Situated near the village of Lumut, Belait District, the campus is home to SSE.

On 20 June 2020, Brunei Shell Petroleum (BSP) donated a pumpjack unit to the university to enhance students' practical skills and prepare them for careers in the oil and gas industry. An updated electrical system with a 20kW ground-mounted solar net-metering system with micro-inverters was added to Lumut Campus in 2023. PB began its trial program from 1 July to 31 December 2023, using a newly suggested working days and hours. Under the guidelines of the Politeknik Brunei Five-Year Development Plan 2021–2025, the Department of Electrical Services (DES) and the SSE are collaborating on the 'Tenaga Lestari' Project.
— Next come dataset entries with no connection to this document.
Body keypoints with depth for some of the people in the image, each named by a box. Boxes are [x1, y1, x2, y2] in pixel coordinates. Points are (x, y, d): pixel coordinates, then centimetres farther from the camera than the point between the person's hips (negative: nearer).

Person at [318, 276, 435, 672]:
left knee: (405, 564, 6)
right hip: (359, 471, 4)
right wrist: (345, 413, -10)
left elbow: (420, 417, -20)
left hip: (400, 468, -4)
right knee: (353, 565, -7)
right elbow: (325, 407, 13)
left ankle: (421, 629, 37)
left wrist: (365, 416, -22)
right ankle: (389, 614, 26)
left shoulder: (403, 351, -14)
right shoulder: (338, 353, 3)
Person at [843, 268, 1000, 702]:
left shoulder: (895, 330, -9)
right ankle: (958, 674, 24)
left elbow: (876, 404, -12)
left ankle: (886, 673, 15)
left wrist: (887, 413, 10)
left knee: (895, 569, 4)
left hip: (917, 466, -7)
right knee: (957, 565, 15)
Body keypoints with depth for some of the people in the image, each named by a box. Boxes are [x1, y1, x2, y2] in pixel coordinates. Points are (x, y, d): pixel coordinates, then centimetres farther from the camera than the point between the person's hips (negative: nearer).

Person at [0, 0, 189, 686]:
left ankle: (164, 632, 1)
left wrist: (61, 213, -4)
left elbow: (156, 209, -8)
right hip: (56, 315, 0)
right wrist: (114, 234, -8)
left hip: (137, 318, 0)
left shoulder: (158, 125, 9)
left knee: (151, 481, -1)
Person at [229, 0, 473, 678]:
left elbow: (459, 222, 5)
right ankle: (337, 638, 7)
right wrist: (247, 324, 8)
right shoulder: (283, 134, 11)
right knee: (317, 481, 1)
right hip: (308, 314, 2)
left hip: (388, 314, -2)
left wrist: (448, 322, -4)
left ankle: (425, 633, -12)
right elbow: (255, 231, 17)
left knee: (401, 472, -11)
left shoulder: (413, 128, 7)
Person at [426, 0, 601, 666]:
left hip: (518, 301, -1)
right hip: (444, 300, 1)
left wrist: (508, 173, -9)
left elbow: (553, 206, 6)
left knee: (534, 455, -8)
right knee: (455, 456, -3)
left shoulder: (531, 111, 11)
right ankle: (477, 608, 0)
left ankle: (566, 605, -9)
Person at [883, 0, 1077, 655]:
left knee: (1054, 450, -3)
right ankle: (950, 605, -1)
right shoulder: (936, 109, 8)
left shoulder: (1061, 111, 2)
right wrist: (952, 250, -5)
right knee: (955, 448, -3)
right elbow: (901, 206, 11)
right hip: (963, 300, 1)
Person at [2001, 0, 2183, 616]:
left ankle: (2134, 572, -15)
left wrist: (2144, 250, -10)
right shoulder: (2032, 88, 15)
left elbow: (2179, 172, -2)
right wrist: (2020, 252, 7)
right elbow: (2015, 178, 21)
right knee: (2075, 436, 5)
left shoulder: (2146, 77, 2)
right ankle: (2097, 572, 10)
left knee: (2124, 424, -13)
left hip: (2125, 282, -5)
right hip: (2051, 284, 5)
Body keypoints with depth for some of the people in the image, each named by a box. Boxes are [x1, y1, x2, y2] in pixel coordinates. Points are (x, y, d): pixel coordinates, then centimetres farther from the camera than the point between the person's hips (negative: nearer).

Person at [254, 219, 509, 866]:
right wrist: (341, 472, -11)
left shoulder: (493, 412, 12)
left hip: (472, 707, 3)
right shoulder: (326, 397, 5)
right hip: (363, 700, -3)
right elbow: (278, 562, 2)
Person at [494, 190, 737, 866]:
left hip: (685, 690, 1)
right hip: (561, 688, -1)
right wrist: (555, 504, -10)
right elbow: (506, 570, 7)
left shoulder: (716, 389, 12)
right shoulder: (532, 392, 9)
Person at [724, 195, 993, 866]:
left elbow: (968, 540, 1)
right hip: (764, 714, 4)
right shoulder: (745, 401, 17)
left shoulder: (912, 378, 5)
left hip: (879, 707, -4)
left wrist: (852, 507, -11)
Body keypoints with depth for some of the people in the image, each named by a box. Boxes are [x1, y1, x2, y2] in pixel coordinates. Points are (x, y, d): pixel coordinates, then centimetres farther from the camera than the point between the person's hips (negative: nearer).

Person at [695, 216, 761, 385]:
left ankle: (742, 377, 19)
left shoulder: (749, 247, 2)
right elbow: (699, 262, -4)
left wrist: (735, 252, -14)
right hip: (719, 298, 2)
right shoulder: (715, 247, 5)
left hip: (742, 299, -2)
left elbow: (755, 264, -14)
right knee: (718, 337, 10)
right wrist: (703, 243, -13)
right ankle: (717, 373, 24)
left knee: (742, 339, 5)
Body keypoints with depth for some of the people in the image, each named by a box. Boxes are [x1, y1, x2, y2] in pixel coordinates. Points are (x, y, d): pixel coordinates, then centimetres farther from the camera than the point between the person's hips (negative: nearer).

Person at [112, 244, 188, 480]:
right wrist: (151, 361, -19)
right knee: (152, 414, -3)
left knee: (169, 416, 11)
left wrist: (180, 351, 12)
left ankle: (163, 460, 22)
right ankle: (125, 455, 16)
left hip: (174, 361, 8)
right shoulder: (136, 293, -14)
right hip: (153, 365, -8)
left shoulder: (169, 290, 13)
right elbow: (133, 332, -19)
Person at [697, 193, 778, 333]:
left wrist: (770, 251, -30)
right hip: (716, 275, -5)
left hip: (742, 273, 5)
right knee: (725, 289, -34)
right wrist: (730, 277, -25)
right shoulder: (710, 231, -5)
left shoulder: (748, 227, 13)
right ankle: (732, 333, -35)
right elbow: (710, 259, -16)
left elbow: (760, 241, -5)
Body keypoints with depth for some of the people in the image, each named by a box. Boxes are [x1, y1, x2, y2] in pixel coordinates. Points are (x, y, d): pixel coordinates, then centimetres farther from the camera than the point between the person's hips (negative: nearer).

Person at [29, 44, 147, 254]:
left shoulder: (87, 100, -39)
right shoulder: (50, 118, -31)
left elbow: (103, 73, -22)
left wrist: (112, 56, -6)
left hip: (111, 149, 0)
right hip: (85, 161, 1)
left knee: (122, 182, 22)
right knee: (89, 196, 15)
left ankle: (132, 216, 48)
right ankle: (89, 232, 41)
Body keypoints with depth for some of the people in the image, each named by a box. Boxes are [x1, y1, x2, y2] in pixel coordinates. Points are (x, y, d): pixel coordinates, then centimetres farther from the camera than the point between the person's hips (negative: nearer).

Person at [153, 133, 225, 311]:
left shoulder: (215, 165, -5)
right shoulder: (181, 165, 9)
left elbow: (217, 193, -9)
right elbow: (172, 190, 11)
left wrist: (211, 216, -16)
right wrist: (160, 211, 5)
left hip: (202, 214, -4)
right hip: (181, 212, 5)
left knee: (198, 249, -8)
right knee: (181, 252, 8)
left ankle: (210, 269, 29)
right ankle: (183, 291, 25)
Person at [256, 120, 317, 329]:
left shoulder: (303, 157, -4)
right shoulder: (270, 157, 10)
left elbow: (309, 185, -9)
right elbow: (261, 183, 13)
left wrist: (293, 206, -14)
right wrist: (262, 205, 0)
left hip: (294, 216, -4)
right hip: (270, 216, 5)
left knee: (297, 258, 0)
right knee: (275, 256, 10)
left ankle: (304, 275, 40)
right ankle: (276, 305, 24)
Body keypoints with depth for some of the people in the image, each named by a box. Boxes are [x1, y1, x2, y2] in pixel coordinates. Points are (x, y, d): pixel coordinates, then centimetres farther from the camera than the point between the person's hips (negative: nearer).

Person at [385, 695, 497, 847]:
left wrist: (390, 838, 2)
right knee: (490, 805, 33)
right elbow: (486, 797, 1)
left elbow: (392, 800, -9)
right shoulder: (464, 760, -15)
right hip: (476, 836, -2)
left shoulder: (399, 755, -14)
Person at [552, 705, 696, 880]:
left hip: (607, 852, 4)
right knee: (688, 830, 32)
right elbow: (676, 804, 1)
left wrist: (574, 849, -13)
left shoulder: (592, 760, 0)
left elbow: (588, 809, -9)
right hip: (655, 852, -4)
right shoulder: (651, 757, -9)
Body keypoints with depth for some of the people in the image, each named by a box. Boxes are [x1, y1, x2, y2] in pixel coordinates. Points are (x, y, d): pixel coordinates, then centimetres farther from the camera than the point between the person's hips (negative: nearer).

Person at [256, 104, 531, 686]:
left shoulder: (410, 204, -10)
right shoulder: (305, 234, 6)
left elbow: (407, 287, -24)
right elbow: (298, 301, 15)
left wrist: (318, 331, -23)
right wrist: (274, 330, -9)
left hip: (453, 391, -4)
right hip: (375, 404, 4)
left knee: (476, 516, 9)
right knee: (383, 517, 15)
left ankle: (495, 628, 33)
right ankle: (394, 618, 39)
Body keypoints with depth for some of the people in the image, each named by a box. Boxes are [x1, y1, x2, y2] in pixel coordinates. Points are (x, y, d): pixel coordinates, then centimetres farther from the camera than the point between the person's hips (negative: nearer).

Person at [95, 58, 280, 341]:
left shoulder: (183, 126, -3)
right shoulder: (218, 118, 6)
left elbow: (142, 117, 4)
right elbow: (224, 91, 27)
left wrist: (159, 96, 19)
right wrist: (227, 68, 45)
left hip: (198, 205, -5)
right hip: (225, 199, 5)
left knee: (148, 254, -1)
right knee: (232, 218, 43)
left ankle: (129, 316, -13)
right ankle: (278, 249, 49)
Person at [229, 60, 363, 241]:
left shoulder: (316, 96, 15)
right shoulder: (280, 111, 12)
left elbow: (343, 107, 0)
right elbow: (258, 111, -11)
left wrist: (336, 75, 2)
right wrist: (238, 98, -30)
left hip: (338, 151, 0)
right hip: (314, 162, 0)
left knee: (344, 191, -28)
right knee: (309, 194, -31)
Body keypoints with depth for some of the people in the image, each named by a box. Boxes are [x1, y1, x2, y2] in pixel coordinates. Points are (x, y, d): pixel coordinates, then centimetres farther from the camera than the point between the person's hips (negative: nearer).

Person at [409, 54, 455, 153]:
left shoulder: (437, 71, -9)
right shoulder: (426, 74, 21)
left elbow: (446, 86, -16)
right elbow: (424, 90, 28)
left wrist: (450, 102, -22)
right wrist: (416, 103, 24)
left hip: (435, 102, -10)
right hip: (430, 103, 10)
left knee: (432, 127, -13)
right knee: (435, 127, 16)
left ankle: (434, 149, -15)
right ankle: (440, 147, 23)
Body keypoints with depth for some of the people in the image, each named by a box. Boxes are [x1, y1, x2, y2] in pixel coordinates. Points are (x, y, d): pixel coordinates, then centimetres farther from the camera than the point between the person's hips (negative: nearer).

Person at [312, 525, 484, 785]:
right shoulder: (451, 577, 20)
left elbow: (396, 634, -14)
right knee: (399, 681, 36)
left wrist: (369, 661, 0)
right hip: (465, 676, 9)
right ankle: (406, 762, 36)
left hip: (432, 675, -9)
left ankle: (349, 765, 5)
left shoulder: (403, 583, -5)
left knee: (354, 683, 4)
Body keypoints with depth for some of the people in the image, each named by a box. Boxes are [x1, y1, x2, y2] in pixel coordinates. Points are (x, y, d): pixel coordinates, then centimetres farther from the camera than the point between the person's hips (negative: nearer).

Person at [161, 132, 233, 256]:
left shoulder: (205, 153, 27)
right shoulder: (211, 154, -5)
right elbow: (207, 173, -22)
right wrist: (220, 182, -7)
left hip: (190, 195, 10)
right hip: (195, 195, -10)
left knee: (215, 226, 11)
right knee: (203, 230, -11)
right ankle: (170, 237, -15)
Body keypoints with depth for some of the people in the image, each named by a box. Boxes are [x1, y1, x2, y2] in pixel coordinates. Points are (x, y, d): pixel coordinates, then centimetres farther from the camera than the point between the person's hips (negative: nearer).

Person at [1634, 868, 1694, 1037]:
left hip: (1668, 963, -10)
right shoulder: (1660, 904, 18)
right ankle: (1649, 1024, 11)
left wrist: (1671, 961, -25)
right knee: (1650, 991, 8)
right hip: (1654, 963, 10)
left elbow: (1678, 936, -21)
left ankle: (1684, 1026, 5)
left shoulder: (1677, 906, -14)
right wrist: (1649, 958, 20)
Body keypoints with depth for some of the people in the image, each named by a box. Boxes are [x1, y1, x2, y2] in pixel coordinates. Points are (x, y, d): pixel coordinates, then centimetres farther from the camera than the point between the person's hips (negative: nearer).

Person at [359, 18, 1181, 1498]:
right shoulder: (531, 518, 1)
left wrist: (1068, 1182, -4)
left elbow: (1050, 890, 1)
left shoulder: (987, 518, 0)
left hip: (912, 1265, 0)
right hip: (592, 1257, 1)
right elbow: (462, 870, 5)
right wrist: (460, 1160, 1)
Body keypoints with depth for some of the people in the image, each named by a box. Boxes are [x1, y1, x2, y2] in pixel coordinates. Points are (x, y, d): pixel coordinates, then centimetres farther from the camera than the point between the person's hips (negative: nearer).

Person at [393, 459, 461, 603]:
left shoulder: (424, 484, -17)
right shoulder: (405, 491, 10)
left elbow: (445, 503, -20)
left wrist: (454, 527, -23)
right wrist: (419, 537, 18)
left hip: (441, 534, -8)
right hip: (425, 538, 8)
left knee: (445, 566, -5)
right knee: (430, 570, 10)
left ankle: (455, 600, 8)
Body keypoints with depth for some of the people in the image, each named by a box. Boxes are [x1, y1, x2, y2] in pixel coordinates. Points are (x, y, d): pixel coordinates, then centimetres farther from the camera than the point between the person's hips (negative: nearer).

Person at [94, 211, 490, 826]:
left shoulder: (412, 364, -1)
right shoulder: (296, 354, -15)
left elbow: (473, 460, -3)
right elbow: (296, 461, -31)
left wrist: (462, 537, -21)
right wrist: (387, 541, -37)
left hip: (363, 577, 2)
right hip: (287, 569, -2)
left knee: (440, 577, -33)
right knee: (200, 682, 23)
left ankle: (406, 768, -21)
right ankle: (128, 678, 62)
The initiative, which was introduced at the campus, in the afternoon of 6 June 2024, is to upgrade the facilities and raise the standard of instruction.
== Controversies ==
=== Management issues ===
Sultan Hassanal Bolkiah voiced concerns about PB insufficient and inconsistent policies up until that time during an impromptu visit to PB and its associated campuses in October 2020. He condemned the institution for its poor management and its association with Hengyi Industries, pointing out that the latter's use of foreign labour was necessitated by problems with local competency. Although PB expanded in 2015 to offer Level 5 Diploma programs, including those in petrochemical engineering, and despite its ambition to generate innovative, marketable graduates, the Sultan questioned the suitability of PB's faculty and infrastructure. To handle the increasing number of students, he advocated the possibility of creating a new campus and underlined the significance of cautious, quality-focused expansion.